__Что сделать__:
Сократите абзац из текста страницы, который начинается словами «Сразила волна любви ещё в Кратове», и сохраните его главные факты.

*** Текст страницы ***

Хоп — и турне закончено. Сижу дома, вспоминаю и поражаюсь снова. Россия, Россия, как же ты умеешь болеть! Как ты любишь футбол, оказывается! Откуда в тебе это?!
Сразила волна любви ещё в Кратове, когда базу португальцев русские люди взяли в кольцо. Плюшки и торты для Роналду не несли (хотя ручаться сложно), но подарков хватало. Даже зная, что едва ли дары те дойдут до нужных рук. Вот кто-то несёт, словно хоругвь, портрет Криштиану, составленный из газетных строчек. Похоже, чёрт возьми! А как встречали самого Криштиану, как голосили!
Роналду после той тренировки пять секунд пробыл у бровки — и кинулся прочь, к столовой. Видать, хорош кратовский борщ. Зато на четверть часа остался раздавать автографы Пепе. Наши люди полны любви — Пепе так Пепе. Обласкали и его.
Не помню, откуда и куда ехал. Кажется, из Самары в Саранск. Заплутал где-то в Ульяновской области, но не тужил: Жигулёвские горы, от которых глаз не оторвать, перешли в утёсы. В поля, где рожь по колено и ни души. Ехал себя тихонечко, футбола в тот день никакого.
Разглядываю накренившиеся избушки и указатели. Вот Степное Матюнино. Вот одно Анненково, вот другое — Анненково-Лесное. Остановился, высунулся на секунду — за ту же секунду чуть заживо не сожрала мошкара. Я и не думал, что бывает такое: облепили всего!
Успеваю разглядеть, отмахиваясь — в одном огороде бюст Ильича, прикрытый аквариумом. Достаю фотоаппарат: щёлк-щёлк…
Домашний музей! Здесь мне и патефон завели, чтобы сквозь треск ловил голос Рыбникова, и сыграли на баяне. Но главное — футбол!
— Как мы болеем! Я в 80-е сколачивал группы, ездили на спартаковские матчи против Киева. Без билета, на багажных полках, — рассказывал один брат, Александр. — Сейчас в сборную России не верил. Но теперь поверил.
Отпускать меня не хотели:
— Баньку истопим. Нам о футболе-то поговорить здесь вообще не с кем. Расскажите там, в Москве, как в кишлаке болеют. Может, сборная наша прочитает. А вот мы споём для неё. Про Уругвай песни нет, так мы про Болгарию…
— Хороша страна Болгария, — затянул брат Александр. — А России лучше нет!

*** Исходные данные ***

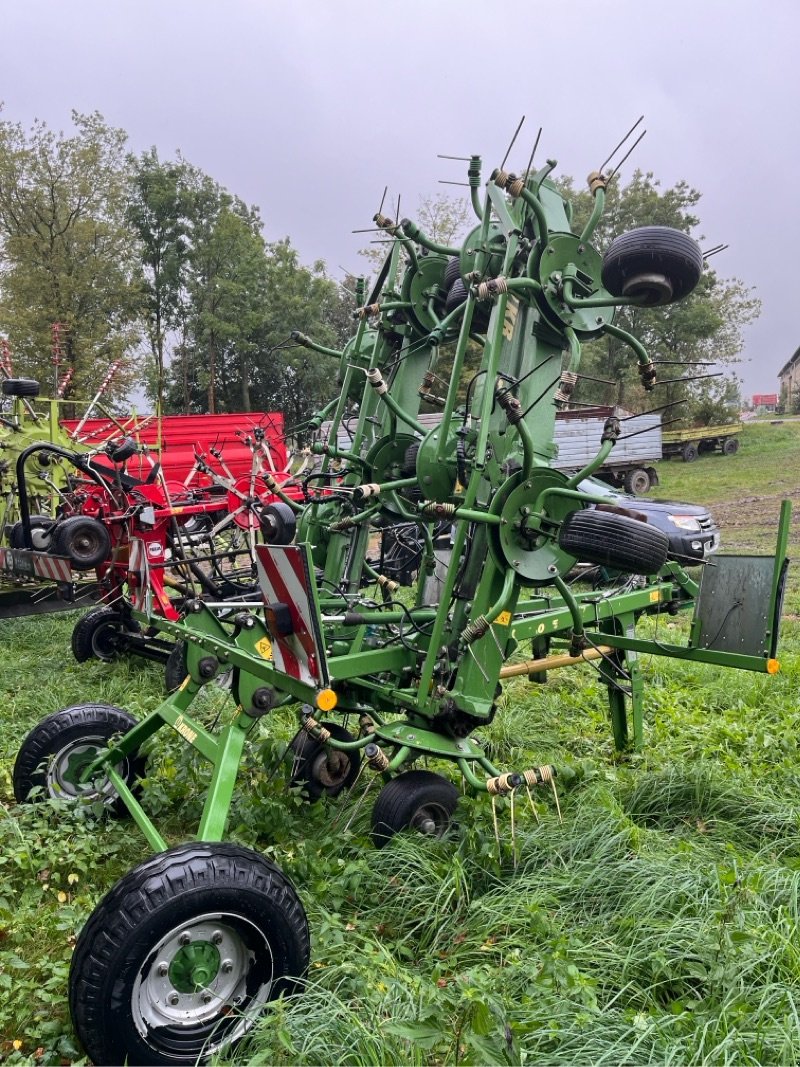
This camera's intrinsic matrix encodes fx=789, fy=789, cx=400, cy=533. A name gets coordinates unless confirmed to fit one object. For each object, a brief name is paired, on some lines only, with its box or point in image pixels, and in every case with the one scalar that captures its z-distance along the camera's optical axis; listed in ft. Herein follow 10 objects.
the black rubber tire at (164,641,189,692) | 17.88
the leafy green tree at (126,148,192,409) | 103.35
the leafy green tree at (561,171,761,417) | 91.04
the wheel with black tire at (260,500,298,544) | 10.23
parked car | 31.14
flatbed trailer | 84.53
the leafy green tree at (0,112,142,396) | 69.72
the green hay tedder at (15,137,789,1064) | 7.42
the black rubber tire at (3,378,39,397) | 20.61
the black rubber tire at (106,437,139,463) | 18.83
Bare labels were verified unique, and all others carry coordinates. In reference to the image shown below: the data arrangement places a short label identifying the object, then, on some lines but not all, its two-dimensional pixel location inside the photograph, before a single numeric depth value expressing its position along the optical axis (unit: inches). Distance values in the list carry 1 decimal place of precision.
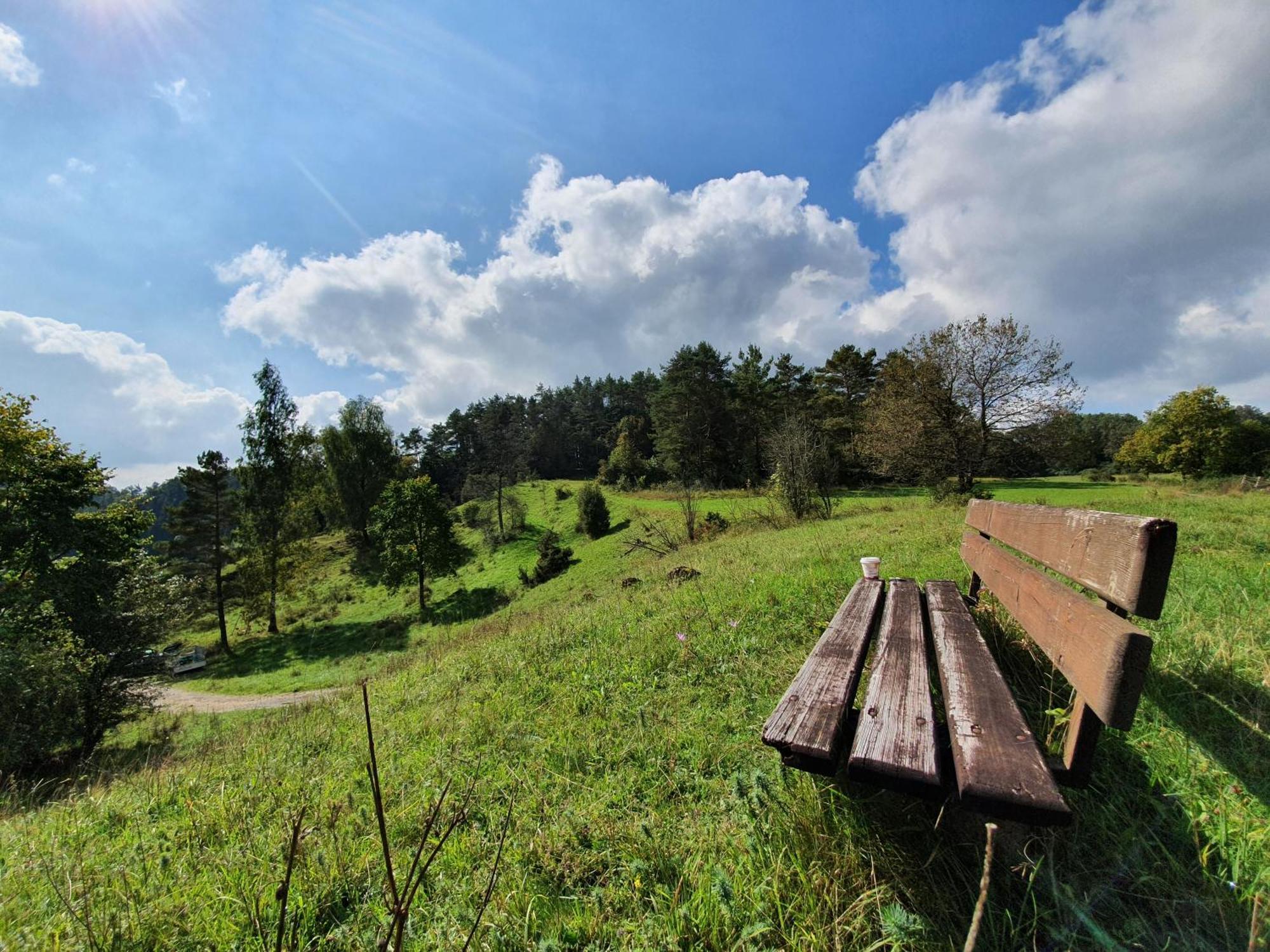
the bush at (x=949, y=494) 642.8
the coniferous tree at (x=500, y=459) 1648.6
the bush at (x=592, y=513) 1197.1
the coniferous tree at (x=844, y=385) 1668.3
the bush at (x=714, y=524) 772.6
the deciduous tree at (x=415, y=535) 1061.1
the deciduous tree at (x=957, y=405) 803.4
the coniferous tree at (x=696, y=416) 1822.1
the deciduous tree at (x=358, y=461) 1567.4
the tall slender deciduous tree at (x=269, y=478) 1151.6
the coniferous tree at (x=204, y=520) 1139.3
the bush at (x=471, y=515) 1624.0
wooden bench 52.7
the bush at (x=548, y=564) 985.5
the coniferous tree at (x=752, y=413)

***

__Ответ на задание__:
Волна любви сразила уже в Кратове: русские люди окружили базу португальцев и несли подарки, хотя понимали, что те едва ли дойдут до адресата. Кто-то нёс, как хоругвь, похожий портрет Криштиану из газетных строчек, а самого Роналду встречали громкими криками.